--- SOURCE MATERIAL ---
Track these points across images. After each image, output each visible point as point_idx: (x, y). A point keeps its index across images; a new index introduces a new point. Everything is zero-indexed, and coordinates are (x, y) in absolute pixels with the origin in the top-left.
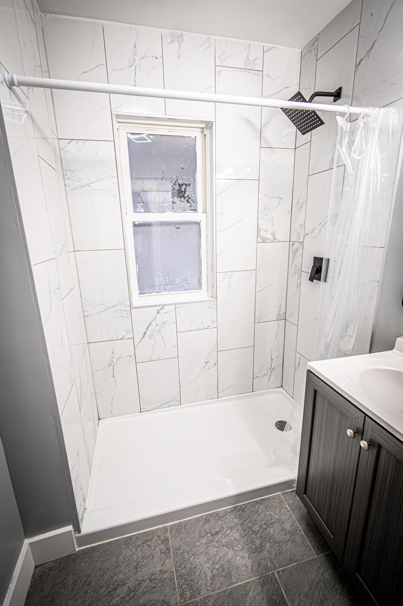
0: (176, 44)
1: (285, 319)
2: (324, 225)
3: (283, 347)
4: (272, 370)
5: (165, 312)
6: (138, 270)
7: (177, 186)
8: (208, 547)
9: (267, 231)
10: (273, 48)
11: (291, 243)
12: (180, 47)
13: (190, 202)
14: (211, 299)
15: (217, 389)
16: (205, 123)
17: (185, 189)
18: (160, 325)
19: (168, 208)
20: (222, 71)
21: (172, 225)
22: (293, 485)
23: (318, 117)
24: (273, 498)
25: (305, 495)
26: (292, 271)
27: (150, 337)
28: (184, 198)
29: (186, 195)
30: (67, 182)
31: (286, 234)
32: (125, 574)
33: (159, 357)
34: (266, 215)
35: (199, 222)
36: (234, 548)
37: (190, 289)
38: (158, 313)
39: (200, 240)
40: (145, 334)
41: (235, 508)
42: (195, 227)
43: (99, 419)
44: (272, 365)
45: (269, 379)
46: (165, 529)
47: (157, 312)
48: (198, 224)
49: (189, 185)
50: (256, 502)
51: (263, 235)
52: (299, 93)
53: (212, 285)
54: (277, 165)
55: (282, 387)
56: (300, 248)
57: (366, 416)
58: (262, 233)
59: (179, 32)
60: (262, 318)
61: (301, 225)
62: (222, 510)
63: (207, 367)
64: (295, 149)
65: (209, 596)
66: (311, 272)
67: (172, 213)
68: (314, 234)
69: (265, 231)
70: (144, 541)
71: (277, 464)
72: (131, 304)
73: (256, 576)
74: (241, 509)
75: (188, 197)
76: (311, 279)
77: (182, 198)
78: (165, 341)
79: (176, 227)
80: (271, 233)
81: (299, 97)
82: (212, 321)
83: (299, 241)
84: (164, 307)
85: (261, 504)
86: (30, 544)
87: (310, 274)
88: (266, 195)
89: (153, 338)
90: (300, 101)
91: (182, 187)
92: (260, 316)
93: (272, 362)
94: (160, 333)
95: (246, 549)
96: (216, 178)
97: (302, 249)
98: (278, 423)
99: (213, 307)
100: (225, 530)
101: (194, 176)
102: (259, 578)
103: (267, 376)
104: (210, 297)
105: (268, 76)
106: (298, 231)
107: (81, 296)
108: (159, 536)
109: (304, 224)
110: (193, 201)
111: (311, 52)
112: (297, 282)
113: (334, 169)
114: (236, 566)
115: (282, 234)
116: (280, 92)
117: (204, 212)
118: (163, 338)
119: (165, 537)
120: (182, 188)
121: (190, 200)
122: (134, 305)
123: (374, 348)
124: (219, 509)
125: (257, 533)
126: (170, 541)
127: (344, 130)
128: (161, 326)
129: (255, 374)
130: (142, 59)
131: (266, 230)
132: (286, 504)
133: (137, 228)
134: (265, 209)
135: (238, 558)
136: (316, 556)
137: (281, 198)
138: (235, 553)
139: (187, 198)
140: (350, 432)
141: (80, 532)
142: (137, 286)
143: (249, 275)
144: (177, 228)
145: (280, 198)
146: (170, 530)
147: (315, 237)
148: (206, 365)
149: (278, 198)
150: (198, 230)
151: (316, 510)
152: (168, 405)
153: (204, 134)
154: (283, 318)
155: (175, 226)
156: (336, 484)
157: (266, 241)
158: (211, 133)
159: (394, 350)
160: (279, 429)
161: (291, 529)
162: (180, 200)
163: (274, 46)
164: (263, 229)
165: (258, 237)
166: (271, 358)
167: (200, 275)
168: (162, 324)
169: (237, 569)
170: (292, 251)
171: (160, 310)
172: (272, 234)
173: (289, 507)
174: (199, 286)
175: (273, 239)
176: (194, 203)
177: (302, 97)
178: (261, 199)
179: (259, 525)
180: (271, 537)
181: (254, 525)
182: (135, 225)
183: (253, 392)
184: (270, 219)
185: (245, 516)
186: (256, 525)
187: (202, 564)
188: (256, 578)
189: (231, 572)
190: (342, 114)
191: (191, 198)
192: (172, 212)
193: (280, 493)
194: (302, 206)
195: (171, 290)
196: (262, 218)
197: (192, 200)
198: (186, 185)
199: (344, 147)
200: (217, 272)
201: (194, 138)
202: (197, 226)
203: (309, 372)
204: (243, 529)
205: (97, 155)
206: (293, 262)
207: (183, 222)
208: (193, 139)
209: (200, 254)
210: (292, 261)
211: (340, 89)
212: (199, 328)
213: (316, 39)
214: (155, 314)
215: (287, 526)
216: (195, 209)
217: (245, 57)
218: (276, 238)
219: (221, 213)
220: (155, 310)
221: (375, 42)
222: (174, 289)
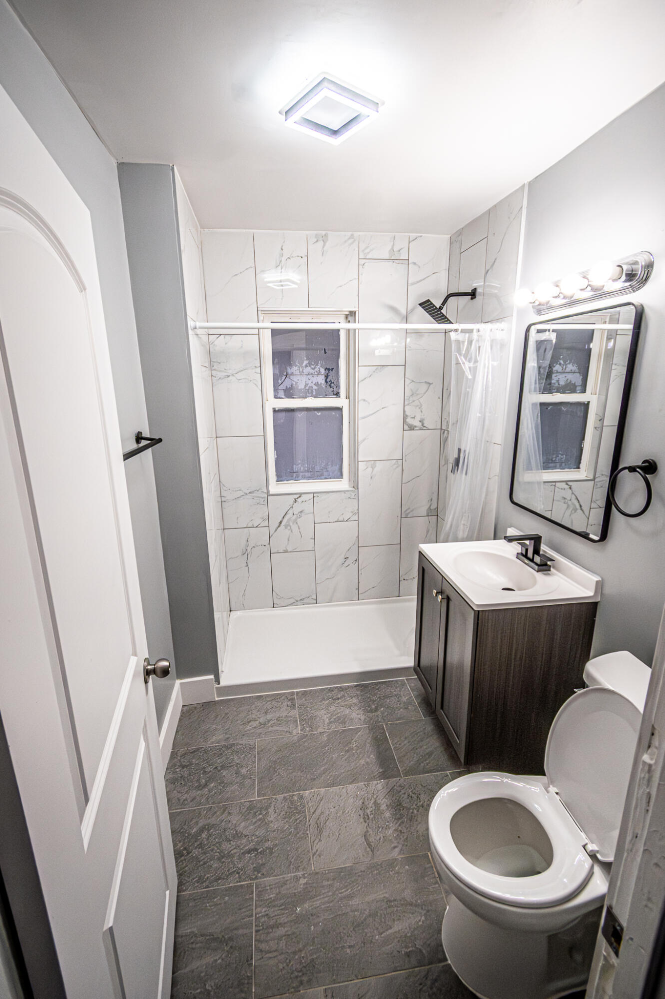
0: (321, 243)
1: (437, 515)
5: (303, 501)
6: (276, 457)
8: (328, 706)
9: (414, 418)
10: (419, 237)
11: (442, 431)
12: (324, 246)
13: (333, 387)
14: (353, 489)
15: (357, 590)
18: (297, 515)
19: (309, 394)
20: (366, 263)
21: (314, 411)
24: (397, 681)
26: (443, 462)
27: (286, 527)
29: (328, 380)
30: (214, 373)
31: (436, 422)
32: (256, 716)
33: (295, 549)
34: (414, 401)
35: (341, 407)
36: (352, 708)
37: (330, 478)
38: (295, 501)
39: (341, 426)
40: (281, 523)
41: (359, 685)
42: (338, 413)
43: (231, 611)
46: (293, 693)
48: (340, 410)
49: (333, 369)
50: (380, 683)
51: (410, 423)
53: (354, 474)
54: (425, 350)
56: (449, 438)
57: (443, 577)
58: (409, 420)
59: (324, 233)
60: (409, 513)
61: (449, 413)
62: (346, 685)
63: (346, 564)
64: (445, 333)
67: (313, 398)
69: (412, 418)
70: (273, 699)
72: (268, 491)
73: (366, 724)
74: (364, 686)
75: (331, 382)
76: (453, 471)
77: (325, 382)
78: (301, 532)
81: (428, 303)
82: (352, 513)
83: (448, 429)
84: (302, 495)
85: (383, 684)
86: (181, 683)
87: (452, 466)
88: (413, 381)
89: (289, 528)
92: (406, 510)
94: (297, 523)
95: (362, 709)
96: (359, 364)
99: (354, 498)
100: (346, 697)
101: (338, 361)
102: (369, 726)
104: (351, 487)
105: (414, 263)
107: (220, 481)
108: (287, 697)
110: (336, 386)
111: (457, 242)
112: (446, 473)
114: (351, 718)
115: (432, 421)
116: (427, 278)
117: (347, 398)
118: (299, 528)
119: (291, 698)
121: (332, 385)
122: (271, 493)
124: (343, 684)
125: (375, 701)
126: (296, 701)
129: (402, 577)
130: (288, 260)
133: (276, 414)
134: (412, 395)
135: (353, 714)
136: (424, 718)
137: (430, 384)
138: (351, 711)
139: (329, 383)
140: (434, 592)
141: (219, 684)
142: (275, 473)
143: (394, 465)
146: (296, 693)
148: (345, 561)
149: (427, 383)
150: (339, 416)
151: (424, 676)
152: (303, 602)
153: (348, 321)
154: (435, 513)
157: (413, 428)
158: (355, 320)
161: (407, 702)
163: (421, 235)
164: (410, 416)
165: (404, 424)
167: (342, 463)
168: (299, 513)
169: (353, 720)
170: (443, 438)
171: (297, 498)
172: (420, 421)
173: (410, 687)
174: (340, 475)
175: (421, 426)
176: (336, 388)
178: (408, 385)
179: (377, 697)
180: (386, 705)
181: (373, 696)
182: (275, 411)
183: (399, 596)
184: (418, 406)
186: (375, 697)
187: (322, 715)
188: (366, 726)
189: (346, 721)
191: (334, 383)
193: (404, 678)
195: (310, 478)
196: (408, 404)
198: (329, 369)
200: (359, 460)
203: (420, 552)
204: (362, 698)
205: (242, 347)
206: (443, 452)
207: (324, 408)
209: (342, 441)
211: (475, 290)
212: (338, 519)
213: (460, 233)
214: (292, 503)
215: (404, 699)
216: (337, 394)
217: (390, 247)
218: (424, 425)
219: (364, 400)
220: (292, 498)
221: (496, 259)
222: (313, 477)
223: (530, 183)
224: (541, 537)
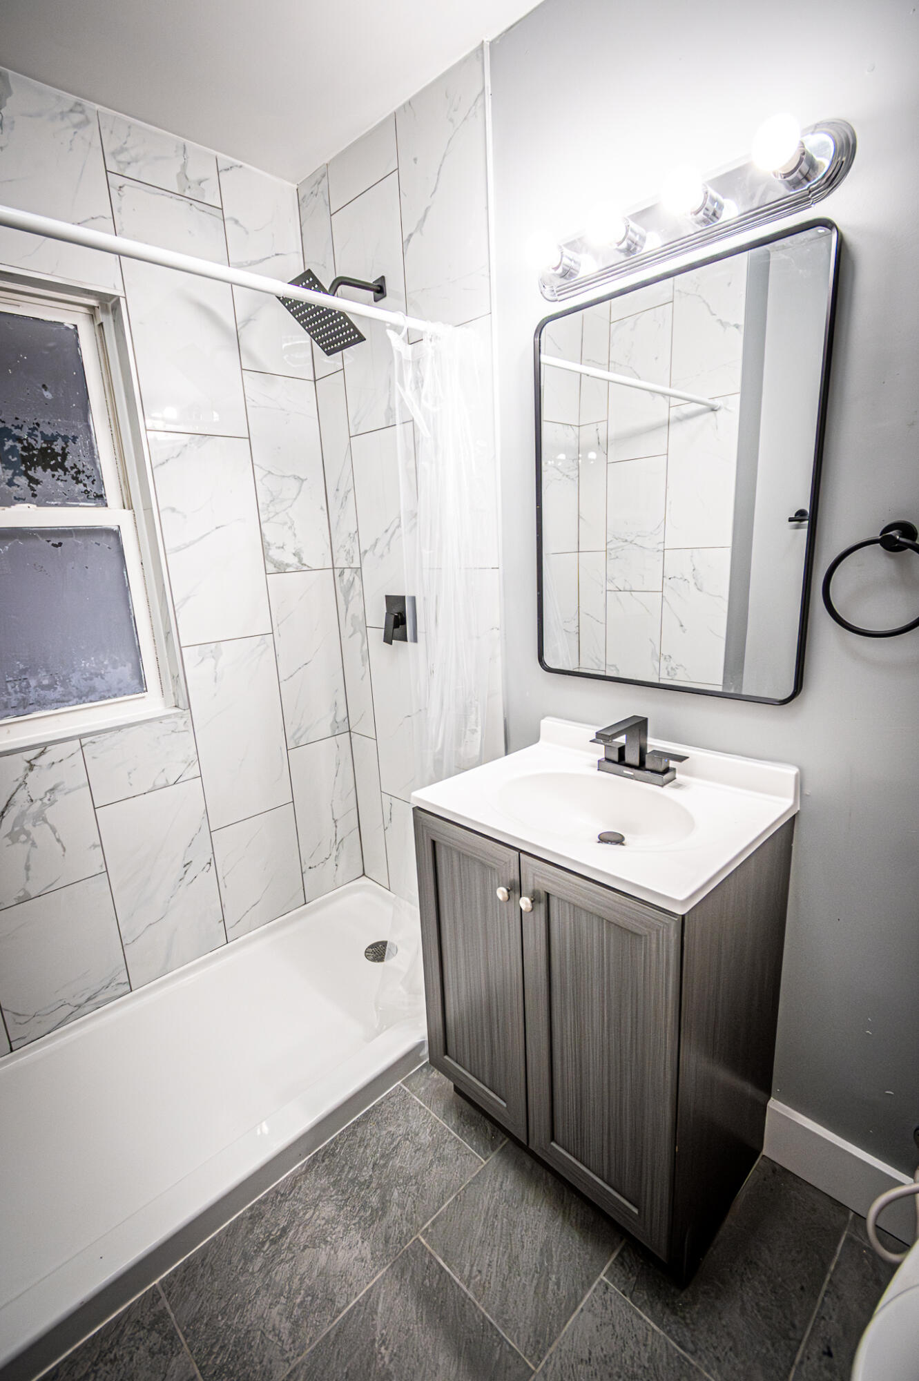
1: (350, 731)
2: (394, 533)
3: (354, 790)
4: (339, 843)
5: (53, 761)
7: (39, 439)
8: (269, 1272)
9: (282, 547)
10: (237, 166)
11: (337, 572)
13: (84, 482)
14: (176, 711)
15: (223, 922)
16: (96, 295)
17: (63, 449)
18: (41, 800)
20: (126, 187)
21: (41, 539)
22: (421, 1055)
23: (352, 325)
24: (388, 1098)
25: (446, 1057)
26: (347, 630)
27: (13, 836)
28: (65, 470)
29: (67, 464)
31: (323, 554)
33: (50, 883)
34: (277, 513)
35: (116, 528)
36: (329, 1239)
37: (115, 696)
38: (31, 768)
39: (125, 572)
41: (314, 1160)
42: (109, 540)
44: (337, 832)
45: (336, 865)
46: (154, 1295)
47: (27, 765)
48: (115, 534)
49: (75, 439)
50: (357, 1123)
51: (276, 557)
52: (309, 273)
53: (173, 677)
54: (283, 410)
55: (364, 874)
56: (357, 580)
57: (521, 854)
58: (274, 553)
60: (301, 737)
61: (350, 534)
62: (287, 1178)
63: (188, 878)
64: (315, 381)
65: (294, 1370)
66: (386, 625)
67: (33, 506)
68: (378, 550)
69: (279, 548)
70: (94, 1360)
71: (385, 1027)
73: (385, 1265)
74: (329, 1153)
75: (76, 470)
76: (388, 639)
77: (59, 470)
78: (61, 839)
79: (51, 543)
80: (294, 551)
81: (308, 279)
82: (186, 762)
83: (352, 566)
84: (48, 748)
85: (367, 1122)
87: (383, 630)
88: (269, 472)
89: (23, 837)
90: (313, 288)
91: (55, 443)
92: (295, 734)
93: (336, 826)
94: (45, 820)
95: (353, 1226)
96: (148, 428)
97: (360, 583)
98: (371, 950)
99: (184, 729)
100: (301, 1214)
101: (86, 420)
102: (392, 1266)
103: (331, 862)
104: (170, 708)
105: (237, 222)
106: (347, 547)
108: (138, 1321)
109: (357, 531)
110: (91, 479)
111: (316, 195)
112: (361, 650)
113: (399, 428)
114: (340, 1272)
115: (316, 554)
116: (266, 262)
117: (126, 506)
118: (54, 832)
119: (155, 1315)
120: (53, 446)
121: (81, 477)
123: (512, 745)
124: (278, 1179)
125: (370, 1183)
126: (172, 1315)
127: (404, 357)
128: (46, 801)
129: (305, 863)
131: (281, 545)
132: (415, 1098)
134: (271, 501)
135: (340, 1254)
136: (485, 1163)
137: (303, 480)
138: (332, 1248)
139: (73, 472)
140: (501, 893)
143: (258, 646)
144: (54, 545)
145: (301, 479)
146: (164, 1290)
147: (382, 556)
148: (186, 872)
149: (297, 478)
150: (115, 549)
151: (471, 1073)
152: (96, 1003)
153: (99, 323)
154: (345, 728)
155: (48, 541)
156: (495, 1004)
157: (285, 569)
158: (118, 321)
159: (540, 741)
160: (374, 960)
161: (433, 1140)
162: (53, 476)
163: (239, 163)
164: (275, 543)
165: (266, 562)
166: (334, 819)
167: (138, 656)
168: (46, 794)
169: (344, 1277)
170: (341, 587)
171: (35, 758)
172: (294, 554)
173: (421, 1099)
174: (138, 686)
175: (299, 565)
176: (93, 483)
177: (316, 281)
178: (261, 480)
179: (371, 1166)
180: (398, 1175)
181: (361, 1170)
183: (306, 903)
184: (285, 523)
185: (339, 1162)
186: (365, 1168)
187: (263, 1315)
188: (385, 1270)
189: (332, 1289)
190: (397, 329)
191: (83, 472)
192: (35, 506)
193: (399, 1083)
194: (346, 497)
195: (61, 702)
196: (268, 521)
197: (88, 477)
198: (65, 439)
199: (407, 388)
200: (182, 646)
201: (72, 327)
202: (112, 539)
203: (417, 810)
204: (339, 1191)
206: (347, 610)
207: (70, 530)
208: (67, 328)
209: (131, 607)
210: (345, 607)
211: (383, 278)
212: (154, 785)
213: (323, 175)
214: (21, 773)
215: (425, 1138)
216: (100, 498)
217: (178, 170)
218: (304, 562)
219: (173, 510)
220: (20, 760)
221: (427, 209)
222: (68, 701)
223: (491, 43)
224: (646, 720)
---
ACTIVITY: Going back over the entries above, copy word for word every line from the one that has "197: (192, 200)" on through the one that has "221: (375, 42)".

FINISHED TASK:
197: (192, 200)
198: (186, 185)
199: (344, 147)
200: (217, 272)
201: (194, 138)
202: (197, 226)
203: (309, 372)
204: (243, 529)
205: (97, 155)
206: (293, 262)
207: (183, 222)
208: (193, 139)
209: (200, 254)
210: (292, 261)
211: (340, 89)
212: (199, 328)
213: (316, 39)
214: (155, 314)
215: (287, 526)
216: (195, 209)
217: (245, 57)
218: (276, 238)
219: (221, 213)
220: (155, 310)
221: (375, 42)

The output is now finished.